Neoplastic skin disorders (Proceedings) - Veterinary Healthcare


Neoplastic skin disorders (Proceedings)


Some of the most common canine cutaneous tumors include: histiocytoma, mast cell tumor, and the adnexal tumors. Cutaneous T-cell lymphoma (mycosis fungoides) is a pruritic neoplasia of older dogs with a poor prognosis. Recent literature supports a novel therapeutic agent for this terrible disease to improve clinical remission and quality of life. The focus of this presentation is to review common canine dermatologic neoplastic diseases, comment on diagnostic procedures and evaluate treatment options. The intent is to review those diseases that private practitioners should be comfortable treating and to assess when a case might be better in the hands of a competent veterinary oncologist.

A mass is a mass. The three primary differential diagnoses for a skin mass are: tumor (neoplasia), granuloma (infectious and non-infectious) and cyst (thank you Dr. Michael Willard for this important concept). Nobody can tell for sure what is going on without aspiration cytology and biopsy with histopathology and culture. Histopathology is considered to be the gold-standard. However, in the hands of a skilled clinical pathologist, a tentative diagnosis may be reached. Biopsy for macerated tissue culture is also an important yet commonly overlooked procedure.

Direct impression cell cytology evaluation should be performed on all skin masses with an erosive or ulcerative surface. A clean glass slide should be pressed against the skin surface and allowed to air dry. The author believes that heat-fixation is an important process but some clinical pathologists will disagree. Nonetheless, direct impression skin samples should be prepared in triplicate. One slide should be prepared for modified Wright's stain (Diff-quik ) for the clinician to evaluate. One slide should be saved for Gram Stain evaluation if rod or cocci bacteria are seen on evaluation or if the lesion is severely exudative or hemorrhagic. A Gram stain is beneficial in helping to "wash-out" the background cellular structures to better evaluate the infectious organisms. Most rod shaped bacteria are Gram negative but a Diff-quik stain will not confirm this information. The third and final sample should be reserved for laboratory submission. Slides are cheap. It is better to take too many samples than not enough.

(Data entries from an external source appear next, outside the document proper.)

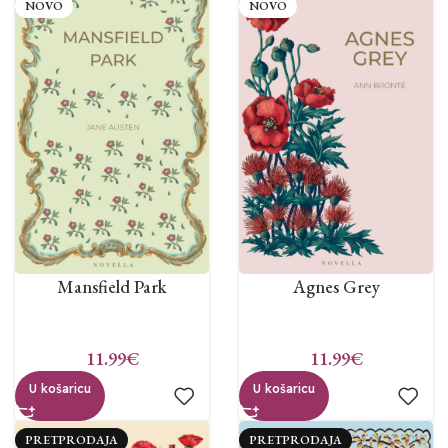
NOVO
NOVO
Mansfield Park
Agnes Grey
11.99
€
11.99
€
U košaricu
U košaricu
PRETPRODAJA
PRETPRODAJA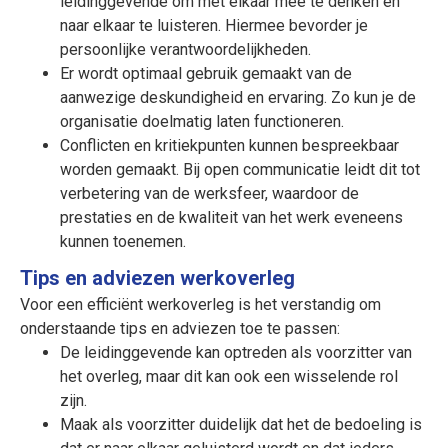
leidinggevende om met elkaar mee te denken en
naar elkaar te luisteren. Hiermee bevorder je
persoonlijke verantwoordelijkheden.
Er wordt optimaal gebruik gemaakt van de
aanwezige deskundigheid en ervaring. Zo kun je de
organisatie doelmatig laten functioneren.
Conflicten en kritiekpunten kunnen bespreekbaar
worden gemaakt. Bij open communicatie leidt dit tot
verbetering van de werksfeer, waardoor de
prestaties en de kwaliteit van het werk eveneens
kunnen toenemen.
Tips en adviezen werkoverleg
Voor een efficiënt werkoverleg is het verstandig om
onderstaande tips en adviezen toe te passen:
De leidinggevende kan optreden als voorzitter van
het overleg, maar dit kan ook een wisselende rol
zijn.
Maak als voorzitter duidelijk dat het de bedoeling is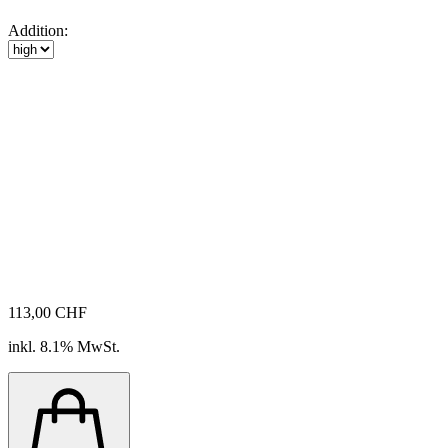
Addition:
113,00 CHF
inkl. 8.1% MwSt.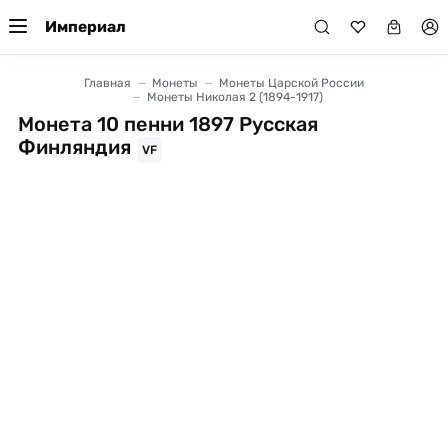
Империал
Главная
Монеты
Монеты Царской России
Монеты Николая 2 (1894-1917)
Монета 10 пенни 1897 Русская
Финляндия
VF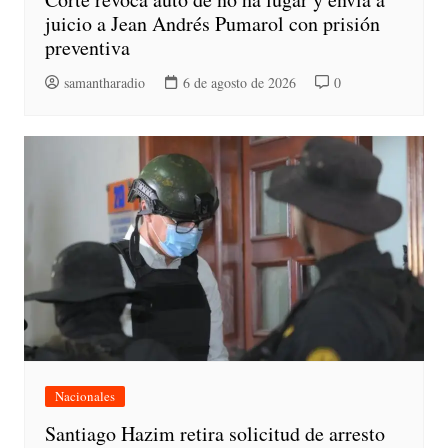
juicio a Jean Andrés Pumarol con prisión
preventiva
samantharadio
6 de agosto de 2026
0
Nacionales
Santiago Hazim retira solicitud de arresto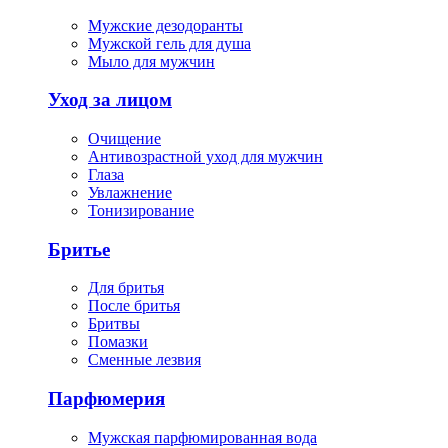
Мужские дезодоранты
Мужской гель для душа
Мыло для мужчин
Уход за лицом
Очищение
Антивозрастной уход для мужчин
Глаза
Увлажнение
Тонизирование
Бритье
Для бритья
После бритья
Бритвы
Помазки
Сменные лезвия
Парфюмерия
Мужская парфюмированная вода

For all skin masses, aspirate cytology should be performed. The term aspirate implies that negative pressure will be applied to help exfoliate the skin mass and achieve a better diagnostic sample. Aspiration samples are best for sarcomas where exfoliation is difficult to achieve. For most skin samples, a needle core sample or "woodpecker technique" is recommended. Samples larger than 1 cm. should be collected with a 20 gauge needle. Smaller samples should be collected with smaller needles. The term "fine-needle aspiration" implies that a 25 gauge needle be employed. It is the author's experience that acquiring diagnostic samples with anything less than a 23 gauge needle is futile. The "woodpecker technique" is performed by stabilizing the mass and inserting the needle into the mass. For small skin masses, the needle can be inserted all the way through the mass if it is elevated above the skin surface. For larger masses, the needle should be inserted and withdrawn almost all the way out and then the angle should be changed for the next insertion. The idea is to collect a core sample of cells. Overzealous or unlucky sample technique can result in excessive hemorrhagic contamination. All samples should be evaluated regardless of the amount of hemorrhage. Once collected the needle should be attached to a syringe of at least 6cc size. A syringe of 12 cc will supply a greater pressure to remove exfoliated cells from the needle than a smaller needle. The needle should be aimed at a cleaned (yes, clean your slides with alcohol before sample technique) slide along the long axis of the slide. Slides should be prepared as described above.